Wednesday, March 11, 2009

Going Somewhere...?

A couple of years ago I worked as an assistant editor/reader at The Iowa Review. During that time assistant editors, mainly students were encouraged to contribute book reviews. I'll admit, I cared precious little for the enterprise of reviewing and was more concerned with entering my name, in a very small way, into the national literary dialogue. I went to the library and picked up several collections of new poetry from the University of Iowa's library. While I picked up books that had blurbs by authors I'd heard of and a couple that had won significant awards, I didn't find anything that I found exciting, or memorable. In response I wrote a couple lukewarm reviews, and one patently negative review.

However, when I submitted them to The Iowa Review's editors they were widely rejected. The general consensus was that publishing a negative review was petty, and in some way detrimental to the enterprise of poetry as a whole. The Iowa Review's main editor David Hamilton explained that to him it seemed as though there was no point in damning a collection with faint praise, because most poetry is doomed to obscurity anyway. Instead he preferred to use the reviews as an area to showcase and promote writing that the editors felt deserved a better readership.

Certainly that's a worthy editorial stance, however, it then seems disingenuous to call these sections and contributions "reviews." To my mind a review should at least have the option of being negative, or at the very least, critical. Otherwise literary journals should rename their review sections "Writer Showcases" or succinctly, "Props."

The most recent edition of POETRY includes an opinion/review piece Going Negative, by Jason Guriel, that addresses this issue. Guriel is perturbed that reviews tend to have a generically positive slant, and he offers up three brief reviews that take a more analytically critical approach. While I appreciate the candor of Guriel's reviews I'm not certain what he hopes their impact will be. However, Jason does offer this reason for why we read so few "negative" reviews of poetry collections:

"Maybe poetry is so marginal, so fragile a commodity, we worry about kicking it when it’s already pretty clearly down."

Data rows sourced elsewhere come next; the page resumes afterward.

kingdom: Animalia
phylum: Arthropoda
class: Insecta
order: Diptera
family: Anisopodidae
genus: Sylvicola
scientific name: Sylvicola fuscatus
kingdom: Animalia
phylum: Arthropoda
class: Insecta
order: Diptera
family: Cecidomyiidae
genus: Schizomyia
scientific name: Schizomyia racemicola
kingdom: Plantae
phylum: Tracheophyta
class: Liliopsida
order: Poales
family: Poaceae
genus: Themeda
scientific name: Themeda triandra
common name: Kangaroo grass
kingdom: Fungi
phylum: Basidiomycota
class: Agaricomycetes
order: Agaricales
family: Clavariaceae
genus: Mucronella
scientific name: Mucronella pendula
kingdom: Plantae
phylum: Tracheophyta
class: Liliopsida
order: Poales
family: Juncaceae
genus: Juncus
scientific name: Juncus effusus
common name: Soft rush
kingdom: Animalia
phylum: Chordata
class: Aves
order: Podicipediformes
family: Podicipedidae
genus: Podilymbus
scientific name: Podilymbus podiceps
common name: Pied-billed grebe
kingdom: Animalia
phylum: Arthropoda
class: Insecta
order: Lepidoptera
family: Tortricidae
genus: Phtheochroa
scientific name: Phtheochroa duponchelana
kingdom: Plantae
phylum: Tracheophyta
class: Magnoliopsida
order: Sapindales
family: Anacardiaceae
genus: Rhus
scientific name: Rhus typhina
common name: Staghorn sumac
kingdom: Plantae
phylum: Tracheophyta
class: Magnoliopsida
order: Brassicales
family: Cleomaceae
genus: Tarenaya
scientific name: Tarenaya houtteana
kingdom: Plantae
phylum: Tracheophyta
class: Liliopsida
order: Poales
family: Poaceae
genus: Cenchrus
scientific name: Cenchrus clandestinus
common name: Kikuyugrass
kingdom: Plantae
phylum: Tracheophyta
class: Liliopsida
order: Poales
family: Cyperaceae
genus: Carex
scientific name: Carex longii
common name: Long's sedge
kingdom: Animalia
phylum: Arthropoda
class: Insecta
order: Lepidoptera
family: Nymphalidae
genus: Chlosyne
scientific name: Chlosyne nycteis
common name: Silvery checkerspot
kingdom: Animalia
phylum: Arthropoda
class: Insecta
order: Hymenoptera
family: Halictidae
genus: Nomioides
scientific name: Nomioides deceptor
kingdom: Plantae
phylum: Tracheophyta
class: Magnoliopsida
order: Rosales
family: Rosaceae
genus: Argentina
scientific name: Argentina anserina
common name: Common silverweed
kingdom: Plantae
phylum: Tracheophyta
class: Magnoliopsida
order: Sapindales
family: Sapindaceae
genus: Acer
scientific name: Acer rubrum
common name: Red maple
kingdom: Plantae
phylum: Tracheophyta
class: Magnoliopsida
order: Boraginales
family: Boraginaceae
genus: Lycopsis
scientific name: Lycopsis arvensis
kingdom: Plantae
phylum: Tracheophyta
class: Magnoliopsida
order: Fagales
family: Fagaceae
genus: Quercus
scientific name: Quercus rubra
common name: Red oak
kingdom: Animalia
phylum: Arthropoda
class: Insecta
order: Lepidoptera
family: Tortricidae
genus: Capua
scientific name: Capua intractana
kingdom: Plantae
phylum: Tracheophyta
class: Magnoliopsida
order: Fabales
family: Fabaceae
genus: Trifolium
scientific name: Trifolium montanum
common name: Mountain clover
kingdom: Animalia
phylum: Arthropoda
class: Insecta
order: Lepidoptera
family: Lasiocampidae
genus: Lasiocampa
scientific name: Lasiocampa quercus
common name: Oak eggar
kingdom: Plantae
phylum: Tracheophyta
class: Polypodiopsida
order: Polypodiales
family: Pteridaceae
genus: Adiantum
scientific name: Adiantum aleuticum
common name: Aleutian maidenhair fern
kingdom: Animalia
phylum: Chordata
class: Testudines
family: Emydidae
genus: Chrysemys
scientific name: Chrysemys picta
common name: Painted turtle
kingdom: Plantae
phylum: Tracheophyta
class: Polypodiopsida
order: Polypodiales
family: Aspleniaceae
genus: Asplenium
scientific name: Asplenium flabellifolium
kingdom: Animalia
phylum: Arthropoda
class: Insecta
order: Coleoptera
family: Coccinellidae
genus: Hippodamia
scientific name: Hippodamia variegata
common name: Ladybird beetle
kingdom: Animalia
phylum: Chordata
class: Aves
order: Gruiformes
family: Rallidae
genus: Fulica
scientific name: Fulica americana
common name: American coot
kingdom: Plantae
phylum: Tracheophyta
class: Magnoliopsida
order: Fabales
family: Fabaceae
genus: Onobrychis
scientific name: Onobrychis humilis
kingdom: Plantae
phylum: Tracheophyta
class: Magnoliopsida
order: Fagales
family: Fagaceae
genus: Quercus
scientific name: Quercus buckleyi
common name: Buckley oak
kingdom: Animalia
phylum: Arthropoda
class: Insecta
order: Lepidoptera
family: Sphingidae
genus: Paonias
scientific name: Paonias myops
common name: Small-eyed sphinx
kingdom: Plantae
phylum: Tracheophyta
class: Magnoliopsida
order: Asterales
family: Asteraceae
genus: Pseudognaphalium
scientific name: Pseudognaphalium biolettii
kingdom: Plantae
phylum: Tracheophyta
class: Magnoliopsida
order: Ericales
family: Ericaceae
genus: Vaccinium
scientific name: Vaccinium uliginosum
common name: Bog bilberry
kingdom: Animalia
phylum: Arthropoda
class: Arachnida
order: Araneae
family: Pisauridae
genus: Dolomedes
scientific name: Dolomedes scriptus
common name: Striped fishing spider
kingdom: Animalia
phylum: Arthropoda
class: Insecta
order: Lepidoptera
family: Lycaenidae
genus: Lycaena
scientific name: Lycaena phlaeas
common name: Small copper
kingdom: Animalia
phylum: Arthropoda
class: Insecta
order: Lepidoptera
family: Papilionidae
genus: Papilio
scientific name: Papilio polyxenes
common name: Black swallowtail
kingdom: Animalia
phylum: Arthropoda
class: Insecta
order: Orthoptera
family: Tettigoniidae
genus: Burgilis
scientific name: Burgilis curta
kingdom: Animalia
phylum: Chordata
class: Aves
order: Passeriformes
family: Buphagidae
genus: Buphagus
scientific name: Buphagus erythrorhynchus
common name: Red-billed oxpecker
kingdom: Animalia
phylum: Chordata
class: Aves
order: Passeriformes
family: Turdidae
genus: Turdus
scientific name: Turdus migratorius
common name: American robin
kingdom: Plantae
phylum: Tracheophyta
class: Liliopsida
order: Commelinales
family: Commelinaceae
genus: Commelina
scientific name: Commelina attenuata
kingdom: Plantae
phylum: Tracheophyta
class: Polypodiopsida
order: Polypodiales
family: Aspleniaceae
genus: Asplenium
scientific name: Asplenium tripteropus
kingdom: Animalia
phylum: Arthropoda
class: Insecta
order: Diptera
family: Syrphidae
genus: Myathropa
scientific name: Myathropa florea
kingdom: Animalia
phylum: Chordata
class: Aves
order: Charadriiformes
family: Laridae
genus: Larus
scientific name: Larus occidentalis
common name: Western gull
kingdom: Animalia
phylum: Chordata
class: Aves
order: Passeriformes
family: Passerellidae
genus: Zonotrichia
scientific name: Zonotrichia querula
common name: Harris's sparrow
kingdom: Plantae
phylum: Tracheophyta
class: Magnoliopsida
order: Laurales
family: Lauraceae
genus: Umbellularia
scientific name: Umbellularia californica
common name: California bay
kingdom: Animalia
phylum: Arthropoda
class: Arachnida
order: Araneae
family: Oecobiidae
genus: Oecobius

This captures at least a part of The Iowa Review's sentiment. Unfortunately, this fear is holding poetry back. It seems as though most books of poetry are reviewed by another poet, often times a poet who knows the author, or would like to be on good terms with the insular academic community most poets are a part of. This means reviewers are taken not as independent arbiters of opinion, but instead as members of a club dedicated to promoting other club members. If all reviews are positive it artificially inflates the value of poetry as a commodity.

But more than the issue of reviews, the poetry community needs to do some serious consideration of the last part of his statement, poetry is "pretty clearly down." And so I ask, why is poetry down? How is that poetry has become so culturally irrelevant? And what can the poetry community do to change that perception?

As a start I think acknowledging the over all state of poetry and minor individual failures, or "going negative," is at least an honest first step, and it's significantly better than running, or hiding scared.